AIM OF THE TASK: Return all lines from the entries below in which the word "toothcorner" is present.

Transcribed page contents
· · · · ·

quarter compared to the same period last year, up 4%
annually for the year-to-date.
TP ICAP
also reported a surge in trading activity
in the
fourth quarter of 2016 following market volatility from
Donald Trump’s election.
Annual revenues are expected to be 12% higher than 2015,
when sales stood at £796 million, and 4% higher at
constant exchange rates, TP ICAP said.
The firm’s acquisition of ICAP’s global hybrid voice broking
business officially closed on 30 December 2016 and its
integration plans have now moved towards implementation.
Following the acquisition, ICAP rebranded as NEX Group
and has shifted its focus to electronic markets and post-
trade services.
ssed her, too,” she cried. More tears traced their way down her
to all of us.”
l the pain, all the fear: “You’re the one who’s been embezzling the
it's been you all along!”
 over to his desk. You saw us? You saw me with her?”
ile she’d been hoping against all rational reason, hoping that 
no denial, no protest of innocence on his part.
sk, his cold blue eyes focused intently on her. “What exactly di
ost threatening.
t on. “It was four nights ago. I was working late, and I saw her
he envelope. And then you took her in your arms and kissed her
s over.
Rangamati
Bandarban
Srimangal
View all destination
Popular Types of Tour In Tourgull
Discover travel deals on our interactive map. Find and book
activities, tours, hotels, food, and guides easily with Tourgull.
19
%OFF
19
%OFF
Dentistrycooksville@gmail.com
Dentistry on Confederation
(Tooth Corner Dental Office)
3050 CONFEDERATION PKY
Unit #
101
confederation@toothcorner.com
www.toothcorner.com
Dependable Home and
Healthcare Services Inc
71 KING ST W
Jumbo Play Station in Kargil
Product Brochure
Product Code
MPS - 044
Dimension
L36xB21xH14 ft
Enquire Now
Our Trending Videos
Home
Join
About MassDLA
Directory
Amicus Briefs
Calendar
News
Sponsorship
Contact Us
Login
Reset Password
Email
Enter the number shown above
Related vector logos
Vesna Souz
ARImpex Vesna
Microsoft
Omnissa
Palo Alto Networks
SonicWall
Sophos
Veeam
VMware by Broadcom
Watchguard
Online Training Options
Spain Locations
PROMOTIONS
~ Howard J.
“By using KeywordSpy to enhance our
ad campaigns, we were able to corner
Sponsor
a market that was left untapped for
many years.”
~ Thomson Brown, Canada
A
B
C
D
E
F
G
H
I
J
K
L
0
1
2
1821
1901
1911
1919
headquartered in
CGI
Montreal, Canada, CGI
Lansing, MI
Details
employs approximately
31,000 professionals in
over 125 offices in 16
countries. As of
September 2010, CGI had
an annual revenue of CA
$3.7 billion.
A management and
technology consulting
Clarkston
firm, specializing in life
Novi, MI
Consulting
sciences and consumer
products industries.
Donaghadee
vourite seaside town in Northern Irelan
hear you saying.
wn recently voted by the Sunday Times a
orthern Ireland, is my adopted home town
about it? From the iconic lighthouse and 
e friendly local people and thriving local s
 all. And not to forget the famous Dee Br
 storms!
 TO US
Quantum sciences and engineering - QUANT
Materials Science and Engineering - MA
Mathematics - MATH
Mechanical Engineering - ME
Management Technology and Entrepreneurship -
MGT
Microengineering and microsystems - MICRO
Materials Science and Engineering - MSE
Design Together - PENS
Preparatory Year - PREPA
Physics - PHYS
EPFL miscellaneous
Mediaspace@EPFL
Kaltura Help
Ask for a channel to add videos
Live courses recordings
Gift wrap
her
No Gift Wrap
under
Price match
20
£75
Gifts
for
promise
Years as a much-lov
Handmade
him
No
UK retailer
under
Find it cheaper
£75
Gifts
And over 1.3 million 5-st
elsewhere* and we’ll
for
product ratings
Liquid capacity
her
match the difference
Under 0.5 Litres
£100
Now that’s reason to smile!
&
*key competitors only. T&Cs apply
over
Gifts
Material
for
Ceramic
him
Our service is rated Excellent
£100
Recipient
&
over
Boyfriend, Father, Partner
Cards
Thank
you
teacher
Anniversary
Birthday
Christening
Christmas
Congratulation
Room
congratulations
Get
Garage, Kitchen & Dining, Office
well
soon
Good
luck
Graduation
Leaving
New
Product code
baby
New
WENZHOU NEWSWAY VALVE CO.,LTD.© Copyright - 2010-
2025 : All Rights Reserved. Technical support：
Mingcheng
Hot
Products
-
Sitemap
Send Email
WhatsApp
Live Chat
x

· · · · ·

WORKED SOLUTION:
confederation@toothcorner.com
www.toothcorner.com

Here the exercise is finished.